I don’t want Netflix to become yet another traditional video medium, but if they keep cancelling promising shows at this rate, that’s precisely what they’re going to become.
Long running series will be those that are cheap to produce, but that provide a high return (think reality and daytime TV formats and stuff like Bake Off), and more ambitious fictional series with high budgets will be constrained to shorter runs unless they’re stupidly successful. And even then, they’ll feel like they’ve been artificially extended, as writers won’t have created the show with multiple series in mind.

In short, it feels like for Netflix, an entire series is a pilot, which for the consumer is really irritating, as by the time they cancel it, you’re already invested.

6 Likes

I know this isn’t really how American TV generally works, but I kinda wish they’d just have a definite idea of what the beginning middle and end are gonna be and know exactly how many episodes or seasons they have to do it.

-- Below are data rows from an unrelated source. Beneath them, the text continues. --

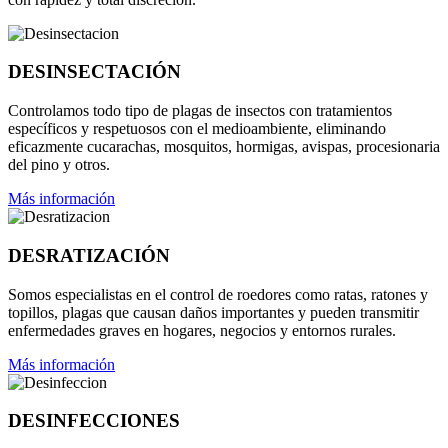
DESINSECTACIÓN
Controlamos todo tipo de plagas de insectos con tratamientos
específicos y respetuosos con el medioambiente, eliminando
eficazmente cucarachas, mosquitos, hormigas, avispas, procesionaria
del pino y otros.
Más información
DESRATIZACIÓN
Somos especialistas en el control de roedores como ratas, ratones y
topillos, plagas que causan daños importantes y pueden transmitir
enfermedades graves en hogares, negocios y entornos rurales.
Más información
DESINFECCIONES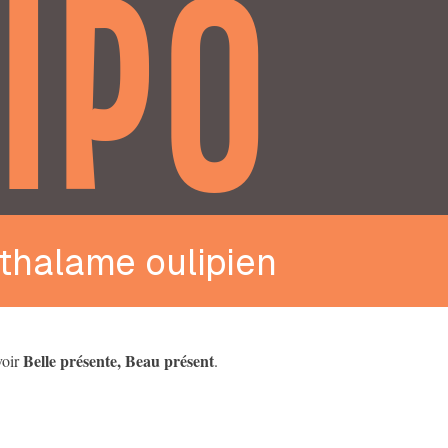
IPO
thalame oulipien
Belle présente, Beau présent
voir
.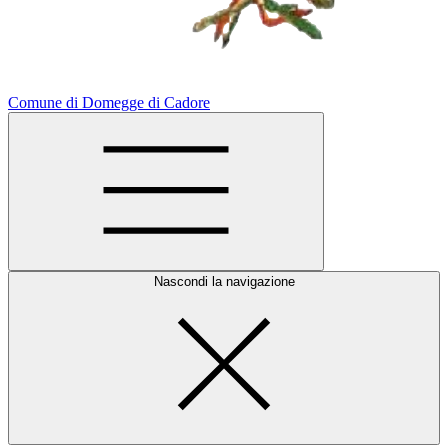
Comune di Domegge di Cadore
Nascondi la navigazione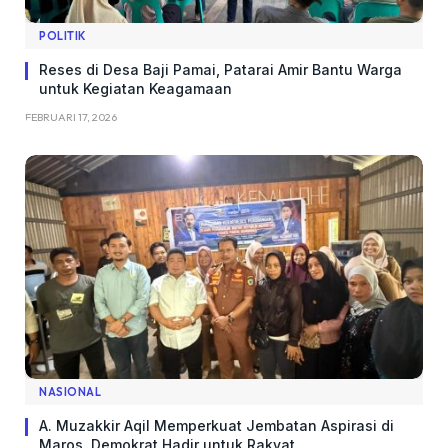
POLITIK
Reses di Desa Baji Pamai, Patarai Amir Bantu Warga
untuk Kegiatan Keagamaan
FEBRUARI 17, 2026
NASIONAL
A. Muzakkir Aqil Memperkuat Jembatan Aspirasi di
Maros, Demokrat Hadir untuk Rakyat.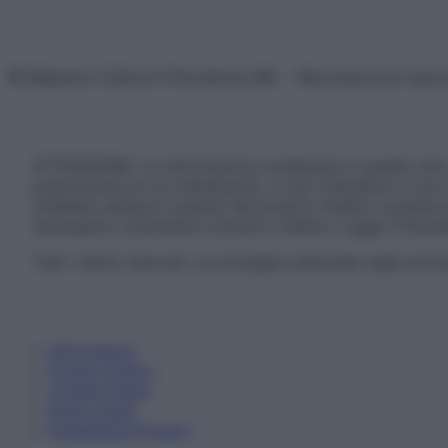
© Belpietro Edizioni Periodiche SRL – Riproduzione riser
ATTENZIONE: Le informazioni contenute in questo sito 
prescrizione di un trattamento, e non intendono e non 
chiedere sempre il parere del proprio medico curante e/o
necessario contattare il proprio medico. Leggi il Discl
Tutti i diritti riservati. Le immagini utilizzate negli ar
Informativa
Privacy Policy
Cookie Policy
Note Legali
Preferenze Privacy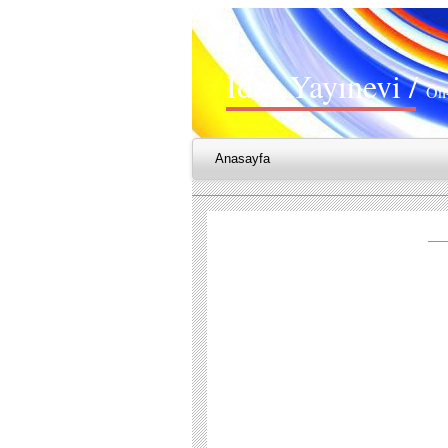
İdea Yayınevi /
Ön-
Anasayfa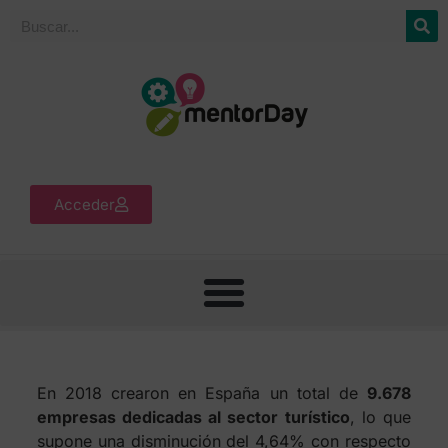
Acceder
En 2018 crearon en España un total de
9.678
empresas dedicadas al sector turístico
, lo que
supone una disminución del 4,64% con respecto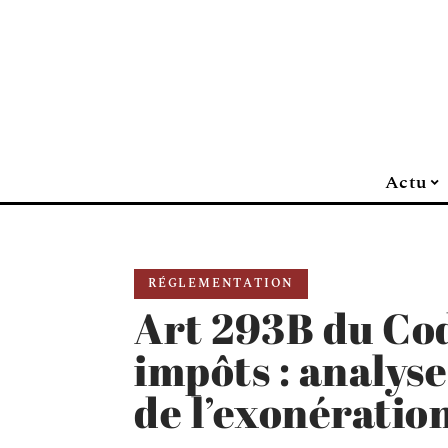
Actu
RÉGLEMENTATION
Art 293B du Cod
impôts : analyse
de l’exonératio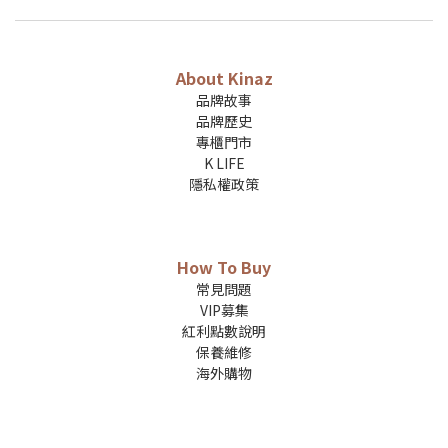
About Kinaz
品牌故事
品牌歷史
專櫃門市
K LIFE
隱私權政策
How To Buy
常見問題
VIP募集
紅利點數說明
保養維修
海外購物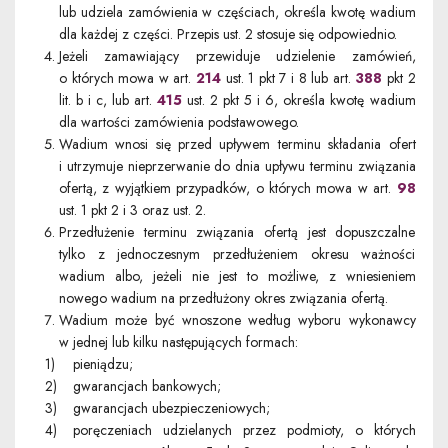
lub udziela zamówienia w częściach, określa kwotę wadium
dla każdej z części. Przepis ust. 2 stosuje się odpowiednio.
Jeżeli zamawiający przewiduje udzielenie zamówień,
o których mowa w art.
214
ust. 1 pkt 7 i 8 lub art.
388
pkt 2
lit. b i c, lub art.
415
ust. 2 pkt 5 i 6, określa kwotę wadium
dla wartości zamówienia podstawowego.
Wadium wnosi się przed upływem terminu składania ofert
i utrzymuje nieprzerwanie do dnia upływu terminu związania
ofertą, z wyjątkiem przypadków, o których mowa w art.
98
ust. 1 pkt 2 i 3 oraz ust. 2.
Przedłużenie terminu związania ofertą jest dopuszczalne
tylko z jednoczesnym przedłużeniem okresu ważności
wadium albo, jeżeli nie jest to możliwe, z wniesieniem
nowego wadium na przedłużony okres związania ofertą.
Wadium może być wnoszone według wyboru wykonawcy
w jednej lub kilku następujących formach:
pieniądzu;
gwarancjach bankowych;
gwarancjach ubezpieczeniowych;
poręczeniach udzielanych przez podmioty, o których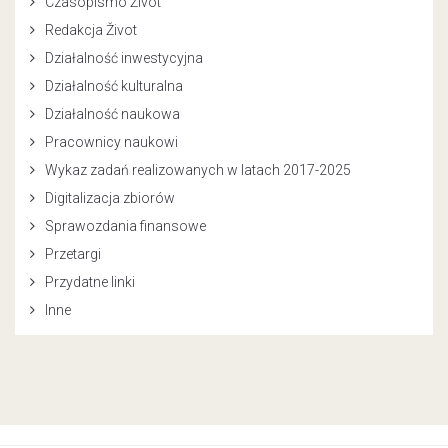
Czasopismo Život
Redakcja Život
Działalność inwestycyjna
Działalność kulturalna
Działalność naukowa
Pracownicy naukowi
Wykaz zadań realizowanych w latach 2017-2025
Digitalizacja zbiorów
Sprawozdania finansowe
Przetargi
Przydatne linki
Inne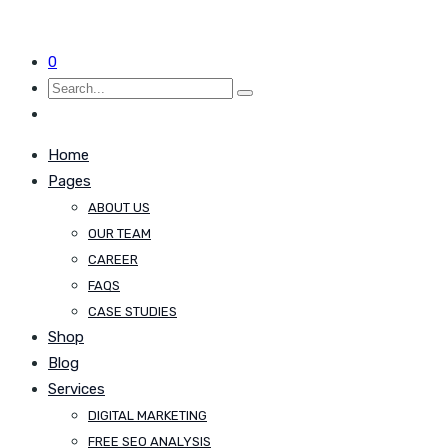
0
Home
Pages
ABOUT US
OUR TEAM
CAREER
FAQS
CASE STUDIES
Shop
Blog
Services
DIGITAL MARKETING
FREE SEO ANALYSIS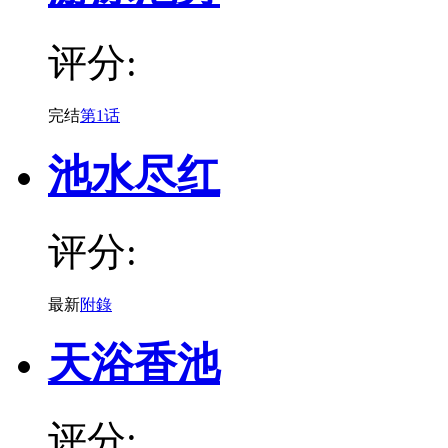
评分:
完结
第1话
池水尽红
评分:
最新
附錄
天浴香池
评分: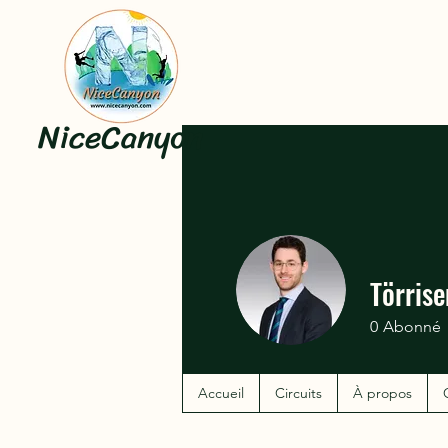
NiceCanyon
Törris
0
Abonné
Accueil
Circuits
À propos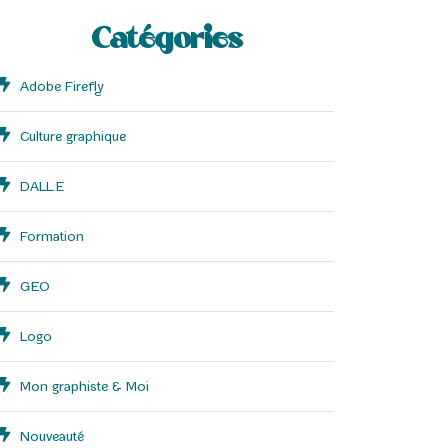
Catégories
Adobe Firefly
Culture graphique
DALL.E
Formation
GEO
Logo
Mon graphiste & Moi
Nouveauté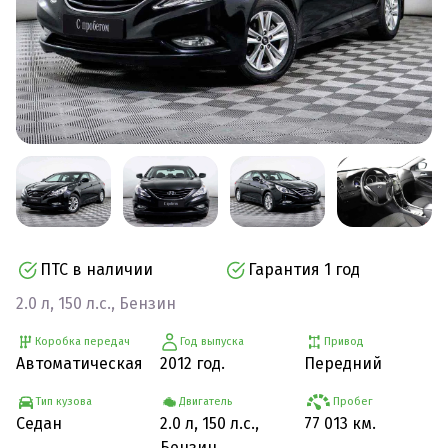
ПТС в наличии
Гарантия 1 год
2.0 л, 150 л.с., Бензин
Коробка передач
Год выпуска
Привод
Автоматическая
2012 год.
Передний
Тип кузова
Двигатель
Пробег
Седан
2.0 л, 150 л.с.,
77 013 км.
Бензин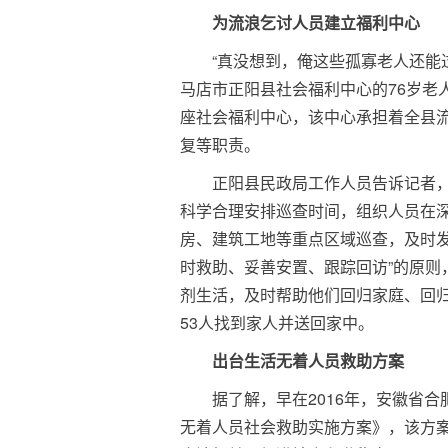
为流浪乞讨人员建立福利中心
“真没想到，俺这些孤寡老人还能
马店市正阳县社会福利中心的76岁老
座社会福利中心，该中心承担着全县
复等职责。
正阳县民政局工作人员告诉记者
科学合理安排巡查时间，组织人员在深
房、建筑工地等重点区域巡查，及时发
时救助、妥善安置、跟踪回访”的原则
剂生活，及时帮助他们回归家庭、回归
53人找到家人并送回家中。
出台生活无着人员救助方案
据了解，早在2016年，安徽省
无着人员社会救助实施方案》，该方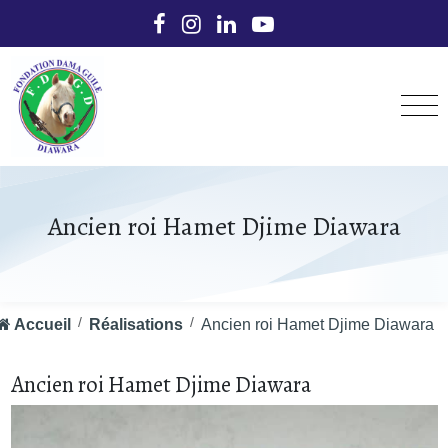
Ancien roi Hamet Djime Diawara
Accueil
Réalisations
Ancien roi Hamet Djime Diawara
Ancien roi Hamet Djime Diawara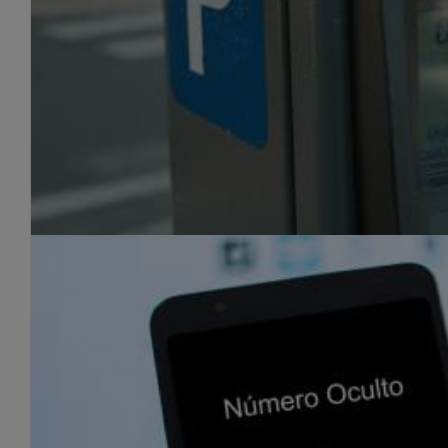
6 meses de cárcel y 1.080€ de
By
Roberto Granado
|
July 6th, 2016
|
Noticias
Cada día nos sorprenden más como la realidad supera a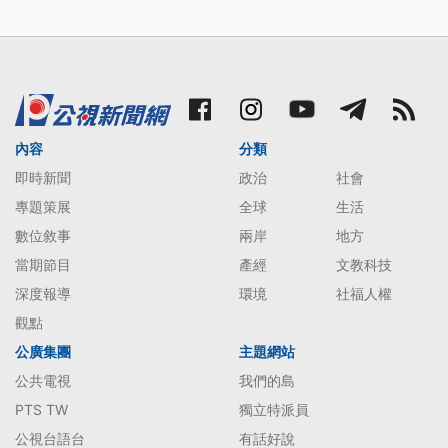
內容
分類
即時新聞
政治
社會
專題策展
全球
生活
數位敘事
兩岸
地方
當期節目
產經
文教科技
深度報導
環境
社福人權
觀點
公廣集團
主題網站
公共電視
我們的島
PTS TW
獨立特派員
公視台語台
有話好說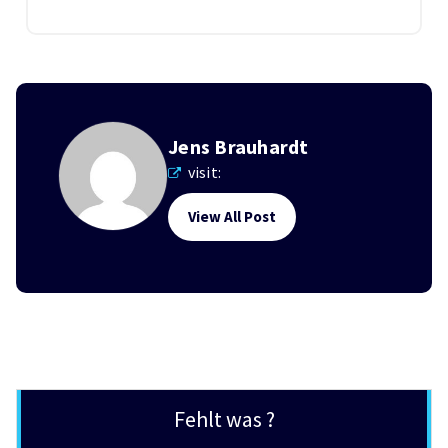
Jens Brauhardt
visit:
View All Post
Fehlt was ?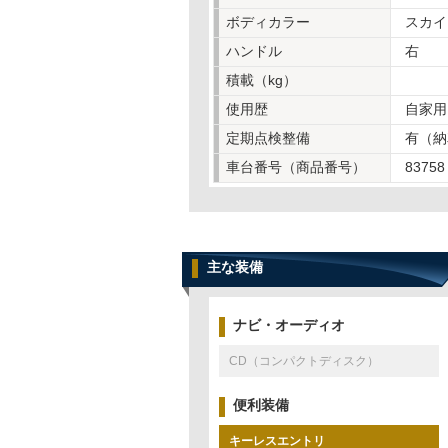
ボディカラー
スカイ
ハンドル
右
積載（kg）
使用歴
自家用
定期点検整備
有（納
車台番号（商品番号）
83758
主な装備
ナビ・オーディオ
CD（コンパクトディスク）
便利装備
キーレスエントリ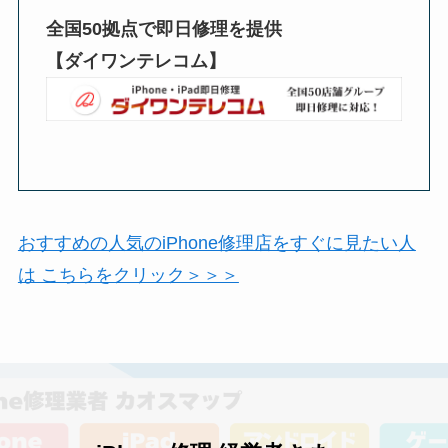
全国50拠点で即日修理を提供
【ダイワンテレコム】
おすすめの人気のiPhone修理店をすぐに見たい人
は こちらをクリック＞＞＞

This anxiety that they have to make it up as they go along, not knowing if it’s gonna last one season and cut a story short and leave us hanging or 20 seasons and leave the show feeling like a zombie…

Yup, it’s the same thing that killed Sense8. I mean, production costs have always played a factor in popular shows (many a show was cancelled because star actor contracts were up for renewal and the cost would be prohibitive), but it seems we’re in an era now where they play an even bigger role than viewership does now, at least on streaming services.

5 Likes

I’m anxious about the follow-up story to the Magnus Archives podcast because the original had a definite storyline planned, in a set number of seasons, and they pulled it off.

There’s enough wiggle room to write a spin-off, but it ant in the original plan.